**REQUIRED WORK**
Exactly the lines from the opening of the records through the line containing "Some instructions on" should be copied, with both included.

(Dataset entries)
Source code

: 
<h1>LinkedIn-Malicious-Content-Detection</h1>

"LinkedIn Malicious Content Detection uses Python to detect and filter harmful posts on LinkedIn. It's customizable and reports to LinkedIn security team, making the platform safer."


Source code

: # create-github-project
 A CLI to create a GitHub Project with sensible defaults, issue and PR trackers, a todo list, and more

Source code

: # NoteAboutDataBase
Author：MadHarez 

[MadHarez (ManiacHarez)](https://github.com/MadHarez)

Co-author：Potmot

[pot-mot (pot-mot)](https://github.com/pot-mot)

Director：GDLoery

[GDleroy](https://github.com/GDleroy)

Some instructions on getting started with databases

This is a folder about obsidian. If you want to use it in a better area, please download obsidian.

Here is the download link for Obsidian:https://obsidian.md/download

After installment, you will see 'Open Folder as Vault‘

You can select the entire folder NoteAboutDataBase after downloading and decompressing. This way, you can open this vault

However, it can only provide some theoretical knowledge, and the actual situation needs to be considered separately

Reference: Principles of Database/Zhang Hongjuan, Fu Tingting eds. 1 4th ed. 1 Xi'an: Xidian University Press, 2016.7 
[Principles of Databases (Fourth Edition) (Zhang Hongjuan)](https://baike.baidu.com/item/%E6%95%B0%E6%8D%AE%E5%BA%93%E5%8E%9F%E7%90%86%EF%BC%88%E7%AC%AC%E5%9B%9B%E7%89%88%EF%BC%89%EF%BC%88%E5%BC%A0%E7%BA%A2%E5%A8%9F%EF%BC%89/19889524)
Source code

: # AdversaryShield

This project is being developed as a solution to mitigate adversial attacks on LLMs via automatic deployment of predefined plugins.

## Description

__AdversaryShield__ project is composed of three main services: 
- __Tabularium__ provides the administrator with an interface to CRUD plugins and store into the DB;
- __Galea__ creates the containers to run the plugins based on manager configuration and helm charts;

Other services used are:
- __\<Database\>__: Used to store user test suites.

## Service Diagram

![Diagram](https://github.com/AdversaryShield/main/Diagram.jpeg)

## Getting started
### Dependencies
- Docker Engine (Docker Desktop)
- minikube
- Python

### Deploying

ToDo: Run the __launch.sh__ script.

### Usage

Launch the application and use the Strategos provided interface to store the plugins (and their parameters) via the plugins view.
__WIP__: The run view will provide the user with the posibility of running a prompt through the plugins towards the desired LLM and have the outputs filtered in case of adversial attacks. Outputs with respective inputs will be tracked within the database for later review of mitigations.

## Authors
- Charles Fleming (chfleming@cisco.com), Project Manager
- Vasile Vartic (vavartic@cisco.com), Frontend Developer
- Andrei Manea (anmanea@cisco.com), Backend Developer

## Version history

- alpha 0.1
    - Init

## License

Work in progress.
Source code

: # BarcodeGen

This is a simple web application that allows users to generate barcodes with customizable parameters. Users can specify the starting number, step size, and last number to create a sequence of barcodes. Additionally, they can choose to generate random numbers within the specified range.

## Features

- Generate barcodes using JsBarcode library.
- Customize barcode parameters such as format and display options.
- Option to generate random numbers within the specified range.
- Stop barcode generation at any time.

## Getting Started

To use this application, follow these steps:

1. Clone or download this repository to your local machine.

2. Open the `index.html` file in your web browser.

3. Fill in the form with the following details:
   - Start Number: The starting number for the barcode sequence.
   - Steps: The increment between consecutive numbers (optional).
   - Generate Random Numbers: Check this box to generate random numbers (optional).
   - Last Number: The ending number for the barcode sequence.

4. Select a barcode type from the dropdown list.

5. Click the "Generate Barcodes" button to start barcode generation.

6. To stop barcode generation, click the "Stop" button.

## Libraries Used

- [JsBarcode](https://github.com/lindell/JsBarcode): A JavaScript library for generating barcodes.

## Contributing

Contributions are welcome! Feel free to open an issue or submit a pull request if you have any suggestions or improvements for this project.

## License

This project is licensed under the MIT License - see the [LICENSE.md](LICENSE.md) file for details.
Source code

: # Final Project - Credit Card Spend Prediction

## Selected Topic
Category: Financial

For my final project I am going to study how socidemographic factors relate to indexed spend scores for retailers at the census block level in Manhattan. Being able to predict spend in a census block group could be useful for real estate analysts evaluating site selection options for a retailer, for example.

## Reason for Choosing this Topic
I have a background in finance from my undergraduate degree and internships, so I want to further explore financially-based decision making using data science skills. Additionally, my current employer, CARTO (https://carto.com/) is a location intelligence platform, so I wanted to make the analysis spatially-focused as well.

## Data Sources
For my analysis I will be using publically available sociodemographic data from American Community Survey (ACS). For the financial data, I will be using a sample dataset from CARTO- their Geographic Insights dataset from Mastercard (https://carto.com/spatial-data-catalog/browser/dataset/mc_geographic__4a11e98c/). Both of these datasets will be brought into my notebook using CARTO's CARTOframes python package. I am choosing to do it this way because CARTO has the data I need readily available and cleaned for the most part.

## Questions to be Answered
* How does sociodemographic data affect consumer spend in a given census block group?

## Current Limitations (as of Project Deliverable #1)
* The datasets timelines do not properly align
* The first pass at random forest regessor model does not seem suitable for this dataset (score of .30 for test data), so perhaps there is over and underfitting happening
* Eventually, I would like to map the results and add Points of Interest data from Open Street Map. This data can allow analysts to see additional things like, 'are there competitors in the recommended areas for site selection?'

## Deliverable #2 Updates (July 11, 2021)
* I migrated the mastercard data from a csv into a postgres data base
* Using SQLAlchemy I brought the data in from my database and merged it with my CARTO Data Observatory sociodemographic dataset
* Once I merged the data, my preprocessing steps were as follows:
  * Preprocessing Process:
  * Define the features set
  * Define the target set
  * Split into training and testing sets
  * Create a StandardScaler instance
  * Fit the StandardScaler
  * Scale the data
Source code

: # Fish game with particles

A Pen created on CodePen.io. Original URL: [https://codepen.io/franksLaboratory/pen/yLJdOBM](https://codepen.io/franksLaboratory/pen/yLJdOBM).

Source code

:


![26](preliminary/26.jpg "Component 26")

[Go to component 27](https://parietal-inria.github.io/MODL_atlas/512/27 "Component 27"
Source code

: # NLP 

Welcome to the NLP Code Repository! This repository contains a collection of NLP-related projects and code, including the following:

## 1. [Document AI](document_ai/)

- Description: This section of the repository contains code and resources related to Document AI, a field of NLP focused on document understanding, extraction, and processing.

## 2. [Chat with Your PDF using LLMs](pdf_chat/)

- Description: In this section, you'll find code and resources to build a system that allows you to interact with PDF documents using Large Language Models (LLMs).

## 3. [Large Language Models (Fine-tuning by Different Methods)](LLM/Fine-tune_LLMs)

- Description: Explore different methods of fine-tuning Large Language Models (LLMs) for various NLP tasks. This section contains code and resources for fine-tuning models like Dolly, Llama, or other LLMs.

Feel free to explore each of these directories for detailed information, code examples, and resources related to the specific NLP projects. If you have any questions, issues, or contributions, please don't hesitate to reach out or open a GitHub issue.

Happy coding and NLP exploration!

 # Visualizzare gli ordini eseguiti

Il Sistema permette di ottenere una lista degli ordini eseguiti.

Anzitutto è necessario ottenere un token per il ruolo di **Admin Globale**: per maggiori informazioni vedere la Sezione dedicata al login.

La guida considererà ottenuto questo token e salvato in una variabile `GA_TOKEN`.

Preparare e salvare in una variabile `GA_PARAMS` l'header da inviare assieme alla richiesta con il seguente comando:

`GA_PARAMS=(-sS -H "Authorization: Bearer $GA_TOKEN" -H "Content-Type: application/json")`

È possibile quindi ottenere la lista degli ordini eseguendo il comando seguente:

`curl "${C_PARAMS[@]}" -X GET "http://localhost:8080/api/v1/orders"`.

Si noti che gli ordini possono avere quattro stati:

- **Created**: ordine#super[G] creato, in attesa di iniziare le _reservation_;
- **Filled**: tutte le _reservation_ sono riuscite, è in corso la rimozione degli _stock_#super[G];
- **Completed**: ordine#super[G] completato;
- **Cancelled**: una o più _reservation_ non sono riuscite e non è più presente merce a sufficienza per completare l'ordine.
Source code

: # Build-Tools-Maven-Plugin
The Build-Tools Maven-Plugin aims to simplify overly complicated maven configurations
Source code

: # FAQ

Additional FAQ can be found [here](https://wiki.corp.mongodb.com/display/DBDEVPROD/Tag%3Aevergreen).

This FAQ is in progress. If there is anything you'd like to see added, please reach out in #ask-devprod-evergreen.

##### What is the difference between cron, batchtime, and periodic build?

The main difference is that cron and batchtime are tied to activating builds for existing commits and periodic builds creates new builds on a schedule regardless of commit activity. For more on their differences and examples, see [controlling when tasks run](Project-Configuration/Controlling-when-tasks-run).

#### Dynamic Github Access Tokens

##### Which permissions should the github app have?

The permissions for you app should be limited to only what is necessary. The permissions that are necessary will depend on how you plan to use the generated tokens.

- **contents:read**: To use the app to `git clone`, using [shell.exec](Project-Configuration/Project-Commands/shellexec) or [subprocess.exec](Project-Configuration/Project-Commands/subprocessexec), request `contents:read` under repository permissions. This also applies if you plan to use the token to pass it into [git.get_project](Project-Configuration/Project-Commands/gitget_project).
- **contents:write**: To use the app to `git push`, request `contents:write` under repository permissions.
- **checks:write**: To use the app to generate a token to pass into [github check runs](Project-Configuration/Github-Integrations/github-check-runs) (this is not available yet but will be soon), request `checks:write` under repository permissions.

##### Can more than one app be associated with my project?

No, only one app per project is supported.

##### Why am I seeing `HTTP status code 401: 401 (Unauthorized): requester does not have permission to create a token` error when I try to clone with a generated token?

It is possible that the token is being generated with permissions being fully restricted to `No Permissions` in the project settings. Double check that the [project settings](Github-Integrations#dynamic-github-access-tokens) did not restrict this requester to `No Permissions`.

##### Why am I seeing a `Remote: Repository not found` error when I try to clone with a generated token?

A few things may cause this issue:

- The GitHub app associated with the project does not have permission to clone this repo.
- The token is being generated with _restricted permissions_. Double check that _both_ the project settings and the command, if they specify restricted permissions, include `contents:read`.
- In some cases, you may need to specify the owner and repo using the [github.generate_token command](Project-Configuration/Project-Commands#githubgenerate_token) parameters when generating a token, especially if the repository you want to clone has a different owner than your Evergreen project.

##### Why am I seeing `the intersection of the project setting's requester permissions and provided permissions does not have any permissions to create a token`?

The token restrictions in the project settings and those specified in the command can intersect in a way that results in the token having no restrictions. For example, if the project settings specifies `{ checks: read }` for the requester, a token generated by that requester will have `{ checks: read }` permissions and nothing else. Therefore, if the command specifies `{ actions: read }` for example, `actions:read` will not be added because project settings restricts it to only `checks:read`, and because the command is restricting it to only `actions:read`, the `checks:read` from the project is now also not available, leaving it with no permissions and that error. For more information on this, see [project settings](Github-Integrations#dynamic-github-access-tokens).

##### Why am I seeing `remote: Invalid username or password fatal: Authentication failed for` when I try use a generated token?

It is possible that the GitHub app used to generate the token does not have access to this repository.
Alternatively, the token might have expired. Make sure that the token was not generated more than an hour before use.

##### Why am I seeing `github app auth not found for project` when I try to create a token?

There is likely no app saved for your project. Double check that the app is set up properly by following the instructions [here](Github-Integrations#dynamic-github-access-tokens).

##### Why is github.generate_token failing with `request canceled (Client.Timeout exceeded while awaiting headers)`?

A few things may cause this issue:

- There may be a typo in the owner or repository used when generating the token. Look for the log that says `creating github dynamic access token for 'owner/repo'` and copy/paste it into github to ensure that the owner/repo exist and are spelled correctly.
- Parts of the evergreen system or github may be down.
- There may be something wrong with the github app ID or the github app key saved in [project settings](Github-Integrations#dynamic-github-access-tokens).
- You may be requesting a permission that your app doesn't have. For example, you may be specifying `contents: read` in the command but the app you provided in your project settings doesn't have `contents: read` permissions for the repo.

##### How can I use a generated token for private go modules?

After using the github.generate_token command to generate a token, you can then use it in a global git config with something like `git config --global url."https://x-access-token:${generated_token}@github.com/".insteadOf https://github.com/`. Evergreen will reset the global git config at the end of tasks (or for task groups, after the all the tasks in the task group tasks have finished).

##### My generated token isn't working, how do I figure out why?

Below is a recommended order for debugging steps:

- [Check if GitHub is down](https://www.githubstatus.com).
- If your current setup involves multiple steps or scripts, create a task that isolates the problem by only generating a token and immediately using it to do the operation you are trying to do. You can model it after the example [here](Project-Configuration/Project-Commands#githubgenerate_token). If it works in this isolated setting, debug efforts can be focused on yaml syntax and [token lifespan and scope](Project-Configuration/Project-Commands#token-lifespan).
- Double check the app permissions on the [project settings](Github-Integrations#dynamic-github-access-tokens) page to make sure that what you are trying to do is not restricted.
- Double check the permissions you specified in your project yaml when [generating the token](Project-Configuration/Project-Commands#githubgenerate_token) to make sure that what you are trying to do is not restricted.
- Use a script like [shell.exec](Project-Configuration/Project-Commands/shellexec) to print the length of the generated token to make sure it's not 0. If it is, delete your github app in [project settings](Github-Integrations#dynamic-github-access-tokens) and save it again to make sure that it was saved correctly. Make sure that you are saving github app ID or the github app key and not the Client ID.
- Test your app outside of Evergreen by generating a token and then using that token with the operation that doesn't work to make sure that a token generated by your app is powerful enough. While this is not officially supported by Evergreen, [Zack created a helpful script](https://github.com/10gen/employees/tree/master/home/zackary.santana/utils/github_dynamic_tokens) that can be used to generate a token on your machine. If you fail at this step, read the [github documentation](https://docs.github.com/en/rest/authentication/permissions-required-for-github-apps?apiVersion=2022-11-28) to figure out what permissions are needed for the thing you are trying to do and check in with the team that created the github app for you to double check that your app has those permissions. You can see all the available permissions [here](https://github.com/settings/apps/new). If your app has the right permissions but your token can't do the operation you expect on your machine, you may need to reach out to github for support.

**SOLUTION FOR THIS EXERCISE**
Source code

: 
<h1>LinkedIn-Malicious-Content-Detection</h1>

"LinkedIn Malicious Content Detection uses Python to detect and filter harmful posts on LinkedIn. It's customizable and reports to LinkedIn security team, making the platform safer."


Source code

: # create-github-project
 A CLI to create a GitHub Project with sensible defaults, issue and PR trackers, a todo list, and more

Source code

: # NoteAboutDataBase
Author：MadHarez 

[MadHarez (ManiacHarez)](https://github.com/MadHarez)

Co-author：Potmot

[pot-mot (pot-mot)](https://github.com/pot-mot)

Director：GDLoery

[GDleroy](https://github.com/GDleroy)

Some instructions on getting started with databases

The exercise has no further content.